Parliament
Sovereign wealth funds’ transparency

Sovereign wealth funds’ transparency

Chua Kheng Wee Louis
Chua Kheng Wee Louis
Delivered in Parliament on
28
February 2025
5
min read

Ministry of Finance Committee of Supply 2025—cuts by Workers' Party Members of Parliament

Chairman, the reason for my cut on sovereign wealth funds’ transparency is simple: we must demand better standards from the investment managers managing our reserves, and take the lead in transparency, accountability and governance standards as these involve the stewardship of public monies for all Singaporeans, not just to its direct shareholders. 

We should aim for transparency in both our public and private market investments, regardless of whether it’s held by GIC, Temasek Holdings, the MAS or even the CPF for that matter. 

To many market observers, the gold standard, as in most things SWF-related, is the Norges Bank Investment Management (NBIM), Norway’s Sovereign Wealth Fund. When it comes to transparency, they publicly share a whole suite of details regarding their operations: from individual investments, returns before and after fees, even voting records.

Their CEO Nicolai Tangen, has a very popular podcast “In Good Company”, where he interviews portfolio companies and prefaces every interview openly discussing fund ownership details. They prove you can be transparent AND perform well. 

On transparency however, Singapore's sovereign funds are falling short. Unlike Temasek Holdings, GIC does not even share annual performance figures. I don’t think the GIC assesses the performance of the third-party fund managers they are invested in merely on a 5-year basis. I understand the rationale of not disclosing its assets under management, but hiding performance figures does not make sense, and merely raises questions.  

There is another dimension to transparency. I noticed that Temasek is invested in not just private markets, but many of these investment structures are also increasingly complex, perhaps a reflection of the investment landscape today. An example is that of continuation funds. 

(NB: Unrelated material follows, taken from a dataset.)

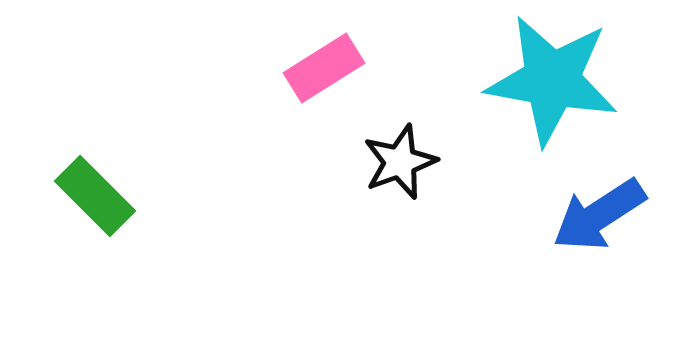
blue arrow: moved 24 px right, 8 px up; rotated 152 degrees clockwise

A Business Times article dated 12 October 2024 was titled, “Temasek CIO gets behind asset-shuffling funds snubbed by others”. It further goes on to say: “The chief investment officer (CIO) of the Singaporean state-owned investor voiced unusual enthusiasm for continuation funds, in which private equity managers shift hard-to-sell assets from an older vehicle into a brand-new one. The repackaged assets are then offered to investors such as Temasek, known as limited partners.”

Chairman, these harder-to-value investments need more oversight, not less, yet they're becoming less transparent even as investments get more complex. In accounting, level three financial assets require significant use of internal models and assumptions to estimate fair value, as reliable market data is not readily available. Hence listed companies have to disclose in their annual report details of their valuation methodologies and the assumptions made in their financial statements. 

There’s a glaring contradiction in all of these. Even as the Government and Temasek demands good corporate governance from the companies they invest in, they're secretive about their own performance and remuneration metrics. Chairman, we must demand better standards from the investment managers managing our reserves. Any attempt to deflect these questions via “operational independence” must be rejected.